Monday, October 11, 2010

Blueberry Crisp

3 large containers fresh rinsed blueberries
2 tbsp+1/4 c packed brown sugar
1/2 tsp cinnamon
1/2 c quick-cooking oats
2 tbsp all purpose flour
1/4 tsp salt
2 tbsp chilled unsalted butter, cut into small pieces
1/4 c sliced almonds
Vanilla icecream or Cool Whip

What to do
Preheat oven to 350°F. Rinse blueberries. Drain, allowing some water to cling to berries. Place berries in 9-inch-diameter glass pie dish. Sprinkle with 2 tablespoons brown sugar and cinnamon; stir to blend. Let stand until sugar dissolves and coats berries. Stir oats, flour, salt, and remaining 1/4 cup brown sugar to blend in medium bowl. Add butter and rub in with fingertips or fork until moist clumps form.
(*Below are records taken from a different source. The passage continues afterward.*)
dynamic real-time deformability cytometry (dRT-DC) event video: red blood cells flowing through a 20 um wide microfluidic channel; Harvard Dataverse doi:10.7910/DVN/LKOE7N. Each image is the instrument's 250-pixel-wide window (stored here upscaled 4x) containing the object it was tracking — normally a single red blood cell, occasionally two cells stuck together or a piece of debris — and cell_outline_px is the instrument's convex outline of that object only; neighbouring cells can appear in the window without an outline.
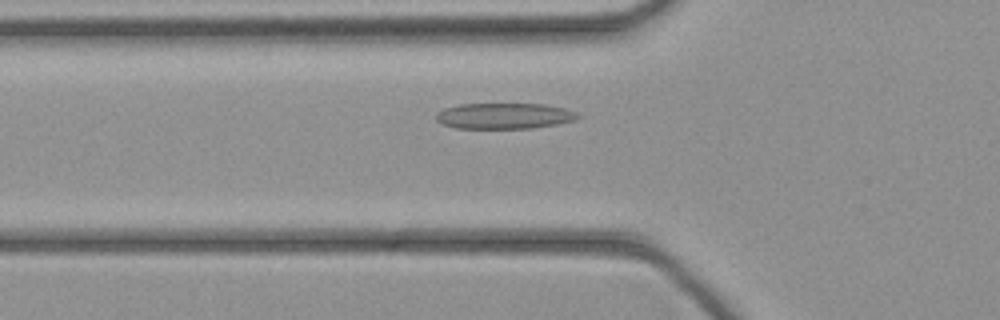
{"species": "common noctule bat (a hibernating species)", "species_latin": "Nyctalus noctula", "temperature_condition": "cold", "stored_images_in_passage": 33, "camera_frame_rate_fps": 3000, "um_per_image_px": 0.085, "animal": {"sex": "female", "body_mass_g": 21.9}, "frame": {"image": 1, "passage_image": 4, "time_ms": 1.0, "image_size_px": [1000, 320], "cell_outline_px": [[580, 116], [572, 120], [556, 124], [532, 128], [456, 128], [444, 124], [436, 120], [436, 112], [444, 108], [460, 104], [544, 104], [564, 108], [576, 112]], "centroid_in_image_um": [42.82, 9.85], "position_along_channel_um": 83.0, "area_um2": 21.15}}
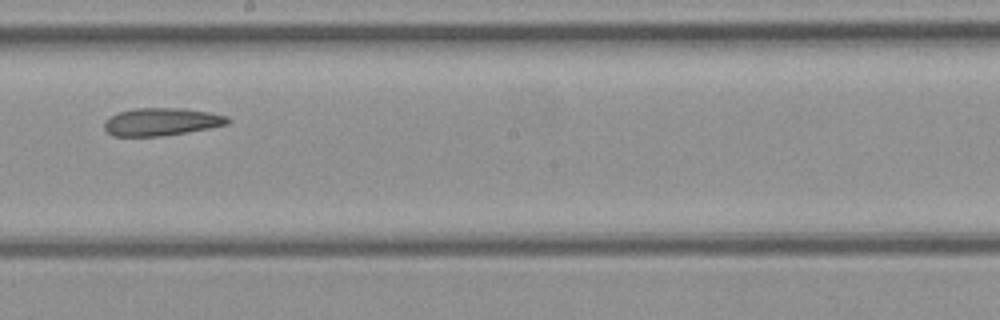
{"frame": {"image": 2, "passage_image": 14, "time_ms": 4.333, "image_size_px": [1000, 320], "cell_outline_px": [[232, 120], [228, 124], [208, 128], [160, 136], [112, 136], [104, 128], [104, 120], [120, 112], [132, 108], [184, 108], [208, 112], [228, 116]], "centroid_in_image_um": [13.72, 10.34], "position_along_channel_um": 234.5, "area_um2": 19.83}}
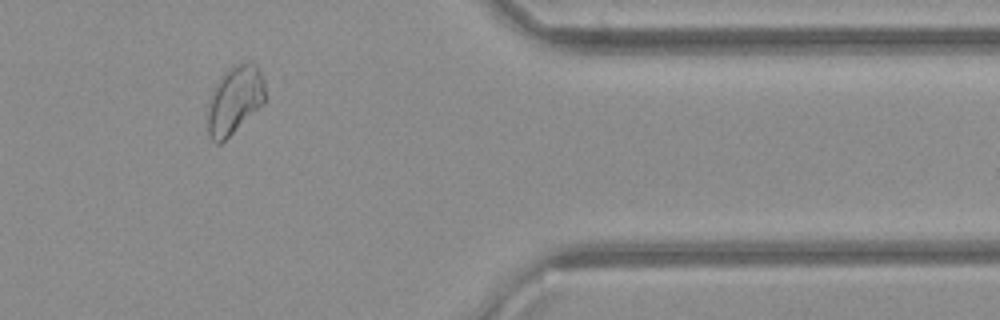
{"frame": {"image": 3, "passage_image": 26, "time_ms": 8.333, "image_size_px": [1000, 320], "cell_outline_px": [[264, 104], [220, 144], [216, 144], [208, 136], [208, 112], [212, 88], [220, 76], [232, 64], [248, 60], [252, 60], [260, 68], [264, 80]], "centroid_in_image_um": [19.95, 8.44], "position_along_channel_um": 391.4, "area_um2": 23.24}}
Stir in almonds. Sprinkle oat mixture evenly over blueberries. Bake crisp until berries are bubbling and topping is golden, about 35 minutes. Serve warm, each serving topped with a spoonful of icecream or Cool Whip.

**Personally, I like to almost double the amount of topping made.  It's really up to you!